While all political actors in Venezuela are thinking of how to improve their prospects after the Mexico talks were suspended, an old constant of Venezuelan politics is causing stress: the reluctance of sitting leaders to accept competition from their allies. The question of leadership is currently intensifying tensions within chavismo and opposition. 

With Hugo Carvajal still in Spain, where the Supreme Court stopped his extradition once again, the big question in Venezuela these days is how much damage will Alex Saab do once he starts to talk with the U.S. Department of Justice. But the extradition of Maduro’s money man isn’t only causing stress amid the chavista elite, it’s also stimulating thoughts about the need to open opportunities for emerging leaders in the ruling party. As we report in last week’s Political Risk Report, Saab isn’t simply some corrupt businessman who flourished under the support of corrupt government officials, but something more akin to the manager of the Maduro family business, whose cronies enjoyed access to the presidential palace and sat alongside Venezuelan ministers as “advisors” in high-level meetings with their foreign counterparts.

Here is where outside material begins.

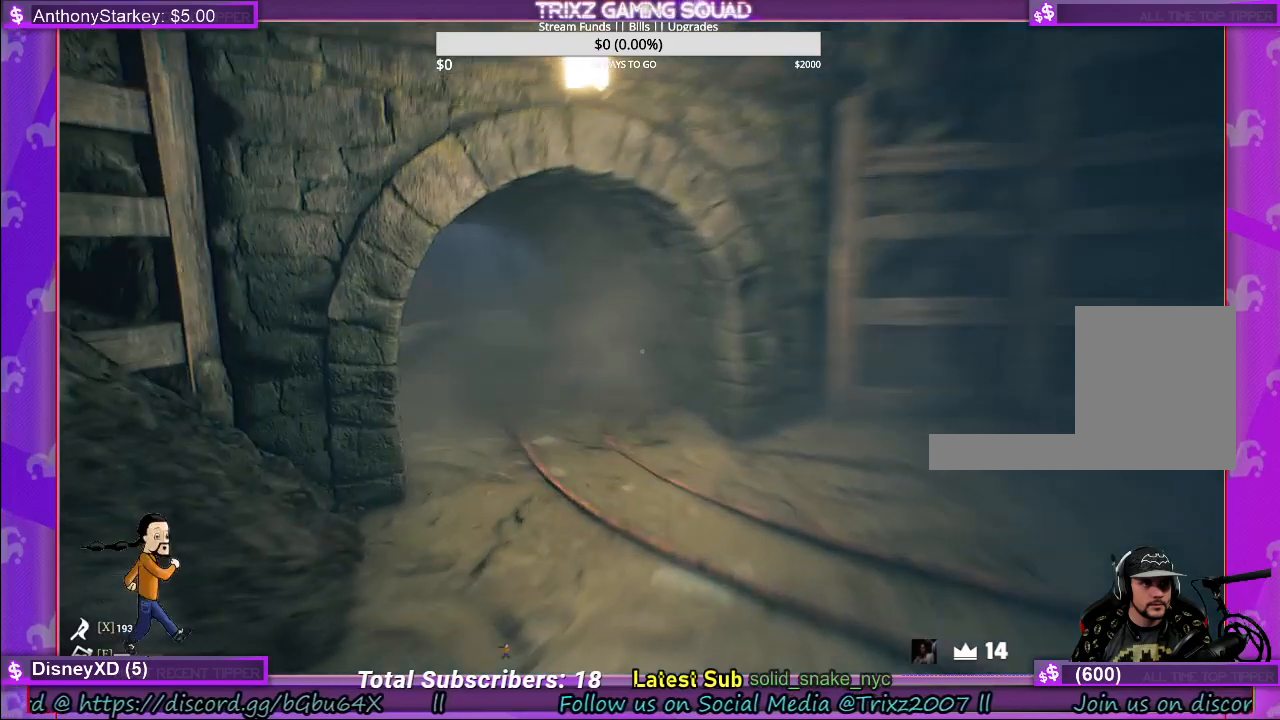
{"keys": ["shift", "w"], "mouse": [], "events": [[133, "d", "up"]]}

But apart from the push to extradite Carvajal, Saab’s extradition has been accompanied by charges against a flurry of relevant chavista collaborators including José Gregorio Vielma Mora, who once was the face of “pragmatic chavismo.” More pressure.

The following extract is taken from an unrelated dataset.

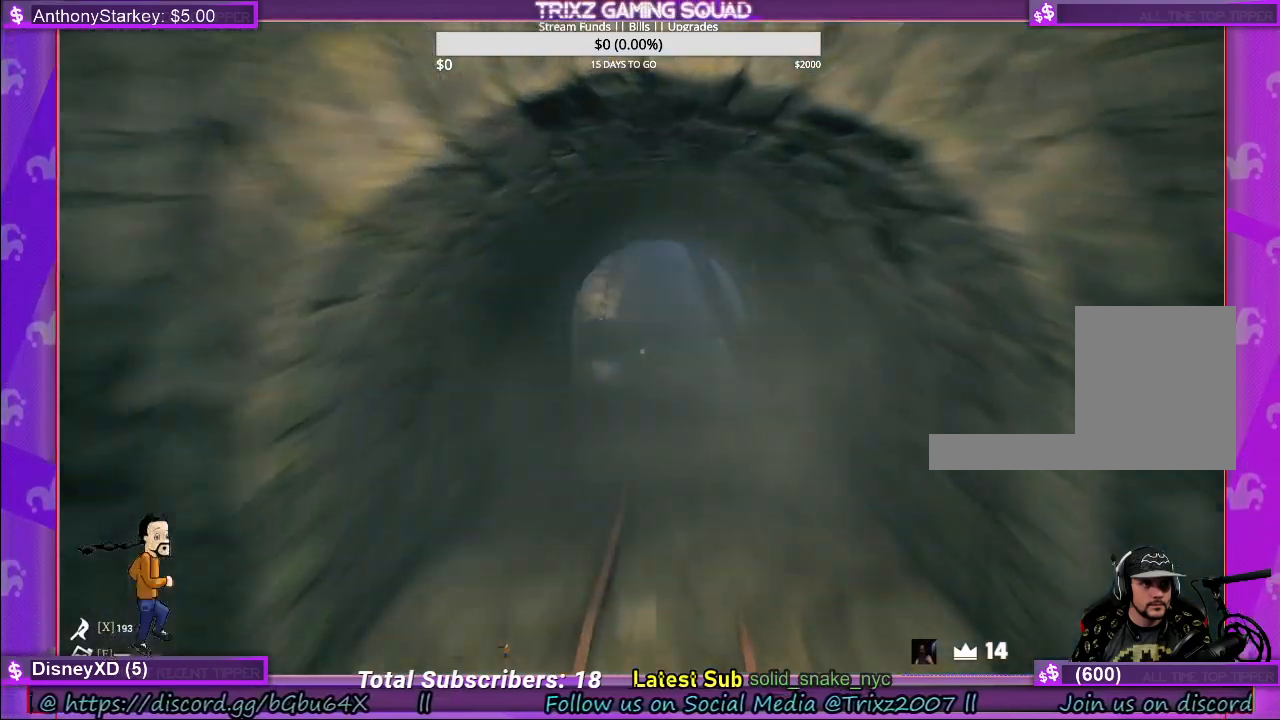
{"keys": ["shift", "w"], "mouse": [], "events": []}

On the surface, chavismo is doing its best to spread the perception that life—with them in power—goes on, even if Saab is in an American jail. The government is busy arranging the regional elections and pushing the normalization agenda through the overwhelming presence of the Saab issue. Jorge Rodríguez tried to get people’s attention by showing a proposal approved by the Colombian Senate calling for the restoration of relations with Venezuela. Maduro ignited social media by announcing he plans to build a city in El Ávila, a protected national park where that would be illegal and catastrophic. He also visited the premises of Ciudad Universitaria, the landmark campus of the impoverished and troubled Universidad Central de Venezuela (UCV). This was in the middle of the night, along with Delcy Rodríguez and Jacqueline Farías, who was appointed “protector of the UCV.” The message everybody got was that now that the government took over another autonomous public university, Universidad Simón Bolívar, and installed an obedient rector, they are charging against the main university of the country, which has resisted chavista control through two decades of violent assaults and budgetary cuts.

However, behind this show of force, chavismo knows Saab’s extradition will do some damage to the Maduro entourage, and Cuban advisors are already pushing for what they believe is the right course of action, although it isn’t exactly what Maduro wanted to hear, because it has to do with his future as Chávez’s heir. More in the full report.

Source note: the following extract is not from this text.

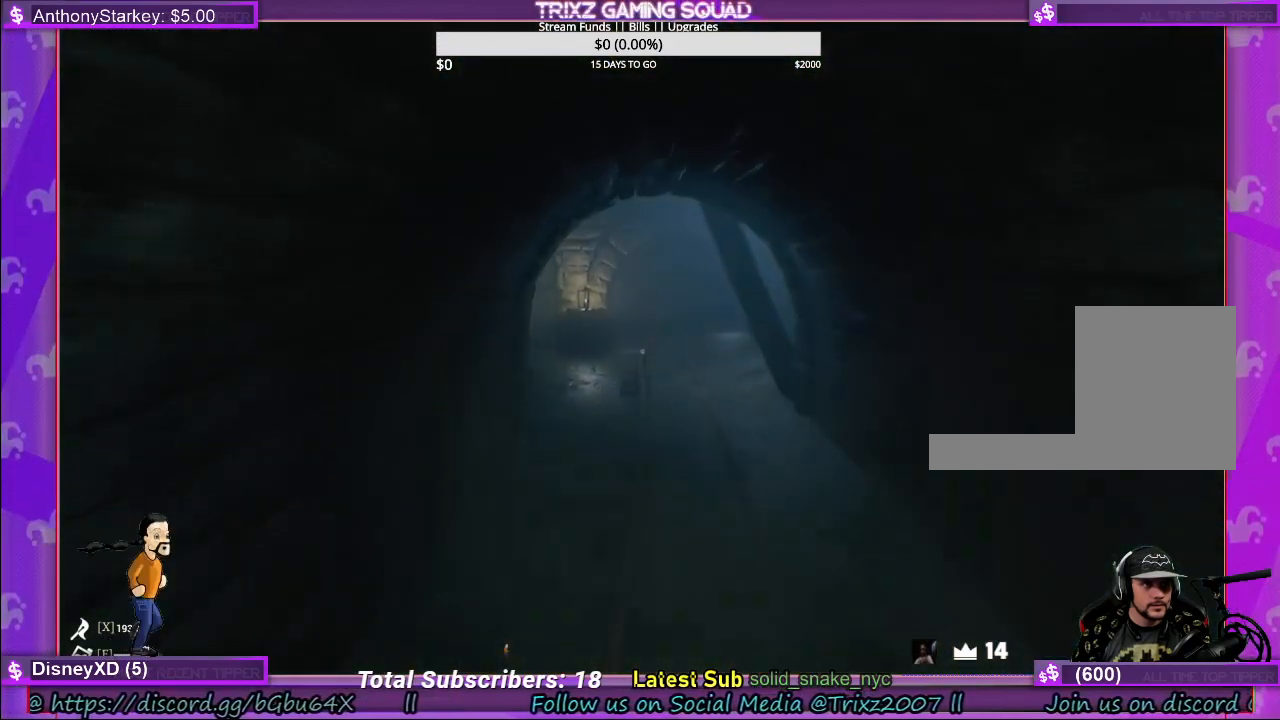
{"keys": ["shift", "w"], "mouse": [], "events": []}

In the meantime, the course to the regional elections is steady. European observers are already in the country (and a first visit from the new International Criminal Court prosecutor is scheduled for next week). Within the opposition, the competition for its leadership is gaining intensity. After Henrique Capriles increased the stakes by offering a press conference to insist on the end of the caretaker government, Juan Guaidó is seeking the support of the United States and Canada to reframe the survival of the caretaker government authority—under a new arrangement that would sideline Capriles—and pressure Maduro to improve conditions to participate in the regional elections and recognize its results. The life raft of the life raft of the life raft.

In the following weeks and months, Venezuelans will be distracted by many urgent matters, such as the new price of subsidized gas, which will impact the cost of transportation and food. Politics isn’t among their priorities. But the country’s political landscape, still undoubtedly dominated by chavismo, isn’t as stagnant as it seems. The leadership of the future may be starting to take shape today.